Joke

Joke jokes

Math

I wanna tell you a scary math joke, but I'm too squared to tell you.

Time

What is a paedo's favourite time of year?

Halloween because they get free delivery.

Sperm

Why did the sperm cross the road?

Because he put the wrong sock was put on.

Hehe.

Mom

Me: Mom, stop, you are not funny. You never make jokes.

Mom: I made you.

Candle

What is tall when it's young but short when it's old?

A candle or a pencil!

Dad

My dad went to school saying dad jokes. I was embarrassed and I cried with a-dult cry.

Life

Don't ever say your life is a joke because jokes are actually funny.

Emo

Why did the emo step in front of a car? To get to the other side.

Age

In this modern age, I feel as though it's inappropriate to make jokes about herbs and fish.

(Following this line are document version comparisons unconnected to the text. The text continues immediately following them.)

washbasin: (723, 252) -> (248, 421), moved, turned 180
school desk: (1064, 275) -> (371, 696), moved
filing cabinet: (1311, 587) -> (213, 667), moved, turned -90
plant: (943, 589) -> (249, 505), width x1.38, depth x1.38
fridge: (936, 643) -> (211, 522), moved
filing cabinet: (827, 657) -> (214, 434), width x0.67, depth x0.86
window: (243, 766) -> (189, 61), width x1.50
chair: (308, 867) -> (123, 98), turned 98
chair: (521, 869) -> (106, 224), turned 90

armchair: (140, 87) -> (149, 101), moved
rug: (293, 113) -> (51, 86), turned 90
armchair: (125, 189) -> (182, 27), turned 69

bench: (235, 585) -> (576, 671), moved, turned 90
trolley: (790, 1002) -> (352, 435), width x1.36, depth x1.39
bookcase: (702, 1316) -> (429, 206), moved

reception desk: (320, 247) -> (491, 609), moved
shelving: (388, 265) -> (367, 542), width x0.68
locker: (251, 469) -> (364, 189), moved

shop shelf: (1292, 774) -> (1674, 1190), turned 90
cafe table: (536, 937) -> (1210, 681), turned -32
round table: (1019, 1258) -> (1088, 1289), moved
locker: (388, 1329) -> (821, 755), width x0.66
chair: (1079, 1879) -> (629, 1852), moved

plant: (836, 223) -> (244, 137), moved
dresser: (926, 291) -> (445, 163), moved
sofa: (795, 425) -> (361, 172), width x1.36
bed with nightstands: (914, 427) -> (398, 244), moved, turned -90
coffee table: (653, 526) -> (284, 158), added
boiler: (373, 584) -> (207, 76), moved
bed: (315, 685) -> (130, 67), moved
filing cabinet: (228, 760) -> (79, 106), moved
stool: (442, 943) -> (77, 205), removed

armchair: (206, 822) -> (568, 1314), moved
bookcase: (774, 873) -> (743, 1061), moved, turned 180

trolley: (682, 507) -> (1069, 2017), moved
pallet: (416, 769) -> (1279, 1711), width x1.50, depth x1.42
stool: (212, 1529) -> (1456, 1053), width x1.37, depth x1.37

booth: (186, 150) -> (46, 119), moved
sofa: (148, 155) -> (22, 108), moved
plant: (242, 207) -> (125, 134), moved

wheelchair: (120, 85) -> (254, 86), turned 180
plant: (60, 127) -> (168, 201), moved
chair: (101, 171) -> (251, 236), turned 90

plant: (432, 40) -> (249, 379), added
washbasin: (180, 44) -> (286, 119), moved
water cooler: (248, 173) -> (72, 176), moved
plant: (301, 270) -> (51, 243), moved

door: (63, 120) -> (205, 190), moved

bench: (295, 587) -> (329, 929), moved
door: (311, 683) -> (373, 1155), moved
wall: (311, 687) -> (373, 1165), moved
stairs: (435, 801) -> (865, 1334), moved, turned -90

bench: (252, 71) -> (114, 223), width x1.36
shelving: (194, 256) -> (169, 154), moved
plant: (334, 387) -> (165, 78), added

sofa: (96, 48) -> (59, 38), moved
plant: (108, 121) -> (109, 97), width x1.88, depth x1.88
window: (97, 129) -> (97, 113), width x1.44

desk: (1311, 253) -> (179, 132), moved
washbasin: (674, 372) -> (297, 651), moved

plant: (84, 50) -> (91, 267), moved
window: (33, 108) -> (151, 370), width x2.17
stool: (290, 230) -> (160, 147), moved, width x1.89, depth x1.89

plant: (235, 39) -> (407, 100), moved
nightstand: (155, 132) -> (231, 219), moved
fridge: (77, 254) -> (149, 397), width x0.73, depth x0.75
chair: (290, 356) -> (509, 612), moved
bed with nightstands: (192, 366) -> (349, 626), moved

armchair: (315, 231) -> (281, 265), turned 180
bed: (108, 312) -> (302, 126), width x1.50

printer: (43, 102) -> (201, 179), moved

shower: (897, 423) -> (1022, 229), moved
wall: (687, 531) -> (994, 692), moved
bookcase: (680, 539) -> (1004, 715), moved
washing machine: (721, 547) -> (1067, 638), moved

It's not the thyme or the plaice for it.

Paint

Hi guys, I'm back! So I have a question for you. What is red and smells like blue paint? Type in comments what you came up with.

Comment

Guys, put more comments in.

We are so close to beating the world record for most comments on this website, and the record is 171.

Hell

None of these jokes are close to funny! Btw, who the hell is Gwen?

Blonde

What did the blonde say when someone says, "Your baby is so cute?"